On Feb. 13-14, despite vigorous competition from Valentine’s Day observances, NIDDK held a conference, “Quantitative Morphology in Kidney Research,” to review techniques to count the number of glomeruli and podocytes in kidneys. There is evidence that glomerular endowment is affected by genetic factors and by environmental exposures during gestation, and that low glomerular numbers are associated with an increased risk for chronic kidney disease in adulthood. Speakers discussed stereology, a set of techniques used to estimate features of three-dimensional objects from lower-dimensional samples, and considered stereologically valid approaches to assessing kidney samples from humans and experimental animals.

“Stereology offers a sophisticated suite of methods to count and measure objects,” said Kopp, the event’s co-chair. “These methods can be applied to research material ranging from whole organs to a few tissue sections. It is critical that researchers select the most appropriate method for their purpose and their material, as only stereologically sound techniques will produce valid data and lead to sound conclusions.”

On Feb. 20, the NIDDK held a “state of the science” workshop, “Regulatory Determinants of Hematopoietic Stem Cell Self-Renewal, Lineage Commitment and Terminal Differentiation: New Insights.” The workshop’s objectives were to provide an opportunity for research leaders in the field of hematopoietic stem cell (HSC) biology to examine current understanding of how HSC self-renewal, lineage commitment, and terminal differentiation are regulated; to define knowledge gaps and key unanswered questions in these critical aspects of HSC biology; and to define opportunities, directions, and priorities for future research to address these questions.

NIDDK Senior Scientific Advisor and Program Director for Hematology Research Dr. Daniel Wright, principal organizer of the workshop, was pleased with the capacity attendance of more than 140 researchers from around the country and Canada , reflecting a high level of interest in the workshop’s focus and objectives.

On Feb. 23 and 24, NIDDK’s Nonmalignant Hematology Research Network, or HEME-NET, held a meeting in Rockville, Md.
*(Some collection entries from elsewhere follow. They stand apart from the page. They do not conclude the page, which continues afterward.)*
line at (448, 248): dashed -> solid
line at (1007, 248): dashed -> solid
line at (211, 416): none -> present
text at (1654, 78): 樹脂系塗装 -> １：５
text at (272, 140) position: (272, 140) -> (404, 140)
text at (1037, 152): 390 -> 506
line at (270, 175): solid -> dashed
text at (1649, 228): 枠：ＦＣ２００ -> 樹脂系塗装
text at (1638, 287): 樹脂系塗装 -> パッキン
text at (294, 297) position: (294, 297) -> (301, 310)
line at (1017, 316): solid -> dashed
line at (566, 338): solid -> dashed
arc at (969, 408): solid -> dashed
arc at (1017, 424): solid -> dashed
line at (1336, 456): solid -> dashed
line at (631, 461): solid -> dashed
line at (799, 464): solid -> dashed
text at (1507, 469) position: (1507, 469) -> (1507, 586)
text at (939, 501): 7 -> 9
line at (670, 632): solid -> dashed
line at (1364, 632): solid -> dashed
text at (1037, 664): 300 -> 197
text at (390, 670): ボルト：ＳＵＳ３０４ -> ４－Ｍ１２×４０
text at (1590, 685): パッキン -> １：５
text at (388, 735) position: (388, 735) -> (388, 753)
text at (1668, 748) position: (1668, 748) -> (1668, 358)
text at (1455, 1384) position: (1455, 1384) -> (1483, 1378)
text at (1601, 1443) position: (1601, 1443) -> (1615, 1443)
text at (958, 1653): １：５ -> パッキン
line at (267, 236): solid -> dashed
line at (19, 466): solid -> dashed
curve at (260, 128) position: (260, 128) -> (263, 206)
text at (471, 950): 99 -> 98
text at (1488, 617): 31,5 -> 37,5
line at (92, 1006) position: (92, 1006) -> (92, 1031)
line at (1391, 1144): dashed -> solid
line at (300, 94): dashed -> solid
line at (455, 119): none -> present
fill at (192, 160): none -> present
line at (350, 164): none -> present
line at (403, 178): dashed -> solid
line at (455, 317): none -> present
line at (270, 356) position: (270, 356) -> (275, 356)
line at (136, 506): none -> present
The workshop marked the first time this group of NIDDK hematology grantees had met face-to-face to share research activities, build relationships between researchers in the field of NIDDK hematology interests, learn about NIDDK-funded resources available through the Centers of Excellence in Molecular Hematology, and assemble a prototype for the network.

“The meeting was enthusiastically attended by investigators, who overwhelmingly supported the notion of building a network to facilitate communication and collaboration among members and to inform the community at large about research accomplishments in nonmalignant hematology,” said NIDDK Hematology Program Director Dr. Terry Bishop. “Attendees felt that HEME-NET could leverage and strengthen the field by fostering the exchange of ideas and by posting collaborative opportunities and available resources.”

NIDDK workshops will continue through the spring. On April 17, experts will convene to discuss “Glomerular Disease: Pathophysiology, Biomarkers, and Registries for Facilitating Translational Research.” Goals addressing glomerular disease include discussing mechanisms that initiate and drive progression of glomerular diseases to end- stage kidney disease; exploring targets and pathways to therapeutic development; assessing existing biomarkers that define diagnosis, initiation, progression, and relapse; and discussing approaches to potential cooperation with industry, academia, government, and others. International experts from industry and academia as well as representatives from the NIH, FDA, and private foundations will discuss the challenges and pitfalls of glomerular disease research and formulate the path forward.